* [TASK TO COMPLETE]:
Extract every row that contains the string "collectors", matching case exactly.

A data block
· · · ·
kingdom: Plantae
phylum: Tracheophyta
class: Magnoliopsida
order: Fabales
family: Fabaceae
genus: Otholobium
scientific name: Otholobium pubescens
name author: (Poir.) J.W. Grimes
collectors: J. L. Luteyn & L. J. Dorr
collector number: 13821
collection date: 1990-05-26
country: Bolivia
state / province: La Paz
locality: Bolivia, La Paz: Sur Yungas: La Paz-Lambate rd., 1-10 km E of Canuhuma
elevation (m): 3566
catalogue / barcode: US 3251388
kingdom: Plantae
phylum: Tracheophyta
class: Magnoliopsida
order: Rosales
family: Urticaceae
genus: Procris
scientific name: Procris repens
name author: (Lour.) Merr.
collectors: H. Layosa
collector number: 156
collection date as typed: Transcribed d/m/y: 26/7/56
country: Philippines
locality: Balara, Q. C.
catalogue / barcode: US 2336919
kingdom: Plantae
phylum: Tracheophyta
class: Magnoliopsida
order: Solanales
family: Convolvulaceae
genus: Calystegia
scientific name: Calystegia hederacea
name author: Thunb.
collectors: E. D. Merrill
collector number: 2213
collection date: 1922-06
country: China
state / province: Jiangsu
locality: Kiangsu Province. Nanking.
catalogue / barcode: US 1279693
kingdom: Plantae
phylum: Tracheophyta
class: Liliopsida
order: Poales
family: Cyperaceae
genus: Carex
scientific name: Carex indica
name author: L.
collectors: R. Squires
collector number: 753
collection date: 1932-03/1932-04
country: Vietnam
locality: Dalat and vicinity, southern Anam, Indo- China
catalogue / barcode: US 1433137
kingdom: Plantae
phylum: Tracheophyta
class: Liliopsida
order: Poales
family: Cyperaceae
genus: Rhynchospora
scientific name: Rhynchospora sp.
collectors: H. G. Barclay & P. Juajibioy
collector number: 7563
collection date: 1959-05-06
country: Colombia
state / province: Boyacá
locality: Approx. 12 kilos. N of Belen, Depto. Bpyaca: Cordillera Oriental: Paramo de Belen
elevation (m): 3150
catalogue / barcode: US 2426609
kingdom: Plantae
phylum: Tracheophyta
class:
· · · ·
* [ANSWER TO THE TASK]:
collectors: J. L. Luteyn & L. J. Dorr
collectors: H. Layosa
collectors: E. D. Merrill
collectors: R. Squires
collectors: H. G. Barclay & P. Juajibioy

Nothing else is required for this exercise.